The Niagara Health System, or Niagara Health (NH), is a Canadian multi-site hospital network, comprising five sites serving over 450,000 residents across the Regional Municipality of Niagara in Ontario. Niagara Health is one of Ontario's largest hospital systems, with 4,800 employees, 600 physicians and 850 volunteers. As of 2019, its annual operating budget was approximately $550 million.

==History==
Niagara Health is the result of a government directive, in 1999, to amalgamate the five hospital sites serving the Regional Municipality of Niagara. At that time, the St. Catharines community was served by the Shaver Hospital, for chronic care, the Hotel Dieu Hospital, a Catholic acute care facility managed by the Religious Hospitallers of St.
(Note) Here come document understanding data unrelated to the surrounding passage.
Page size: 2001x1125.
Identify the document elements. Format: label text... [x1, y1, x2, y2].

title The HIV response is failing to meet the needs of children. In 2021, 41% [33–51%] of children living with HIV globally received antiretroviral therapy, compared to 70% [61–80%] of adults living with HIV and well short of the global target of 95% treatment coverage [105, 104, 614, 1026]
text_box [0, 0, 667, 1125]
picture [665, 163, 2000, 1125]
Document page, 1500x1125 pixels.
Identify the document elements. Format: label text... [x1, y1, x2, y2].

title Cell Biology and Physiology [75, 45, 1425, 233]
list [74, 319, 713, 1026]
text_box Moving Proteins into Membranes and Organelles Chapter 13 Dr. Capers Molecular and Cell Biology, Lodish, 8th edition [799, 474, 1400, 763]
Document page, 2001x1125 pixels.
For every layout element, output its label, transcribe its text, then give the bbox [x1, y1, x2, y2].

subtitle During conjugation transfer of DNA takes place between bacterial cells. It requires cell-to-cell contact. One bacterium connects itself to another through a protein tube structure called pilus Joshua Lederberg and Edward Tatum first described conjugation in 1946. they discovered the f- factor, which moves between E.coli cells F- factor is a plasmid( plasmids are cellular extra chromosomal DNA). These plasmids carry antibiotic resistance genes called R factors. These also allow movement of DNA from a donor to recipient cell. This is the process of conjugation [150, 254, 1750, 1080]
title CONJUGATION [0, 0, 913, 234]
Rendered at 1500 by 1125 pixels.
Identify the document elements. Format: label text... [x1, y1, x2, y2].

Joseph, and the St. Catharines General Hospital. With amalgamation, the Hotel Dieu was placed under the governance and management of Niagara Health and renamed the Ontario Street Site. Meanwhile, the Shaver was assumed by Hotel Dieu management and renamed Hotel Dieu Shaver Health and Rehabilitation Centre.

In 2013, Niagara Health opened the one-million-square-foot St. Catharines Site, replacing the St. Catharines General and Ontario Street sites. In 2018, the Town of Niagara-on-the-Lake assumed ownership of the Niagara-on-the-Lake Site. In 2024, 82% of the NHS's employees were women, which was higher than average for a Canadian healthcare system.

==Facilities==
===Current===
- Niagara Falls Site (Greater Niagara General Hospital)
- St. Catharines Site (now Marotta Family Hospital)
- Welland Site

===Future===
- South Niagara Site (2028)

===Planned for closure===
- Fort Erie Site (2028)
- Port Colborne Site (2028)

==Controversies==
Niagara was under an Ontario Nurses Association (ONA) censure from February 2003 until December 2010. According to an Ontario Nurses Association press release in June 2007, censuring is ONA's nationwide public reproach of a health agency due to the negative impact on staff and patient care, of poor labour relations and administrative practices.

In October 2008, the Niagara Health System Medical Staff Association passed a non-confidence vote in the NHS leadership by a vote of 136 to 76.

On May 17, 2010, the Ontario Health Coalition after conducting public hearings in March 2010 issued a report calling on the provincial government to send an investigator to the Niagara Health System, stating the following reasons:

Witnesses in Niagara described the poorest access to hospital beds and emergency department care of all the regions we visited. Cuts have been and are being implemented without any protections for resident access to care and without funding agreements, functional protocols and enablers in place. This panel observes that hospital care in Niagara is chaotic, perilously short-staffed and under-resourced. The hospital system has lost public confidence.During the COVID-19 pandemic in Ontario, Tom Stewart, the CEO of Niagara Health, took an international holiday vacation to the Dominican Republic and other countries from December 18, 2020, until at least January 5, 2021, contrary to public health advice to avoid non-essential international travel. Upon his vacation being reported on by the press, Stewart apologized, said he regretted it, and that everyone should avoid non-essential travel. Union leaders representing Ontario Council of Hospital Unions/CUPE, the Registered Nurses' Association of Ontario, and SEIU Healthcare characterized Stewart's decision as "irresponsible" and poor leadership during a time that frontline health workers were struggling. On January 6, 2021, Niagara Health's board of directors voted to end its agreement with St. Joseph’s Health System to purchase Stewart's CEO services, replacing him on an interim basis with its president, Lynn Guerriero.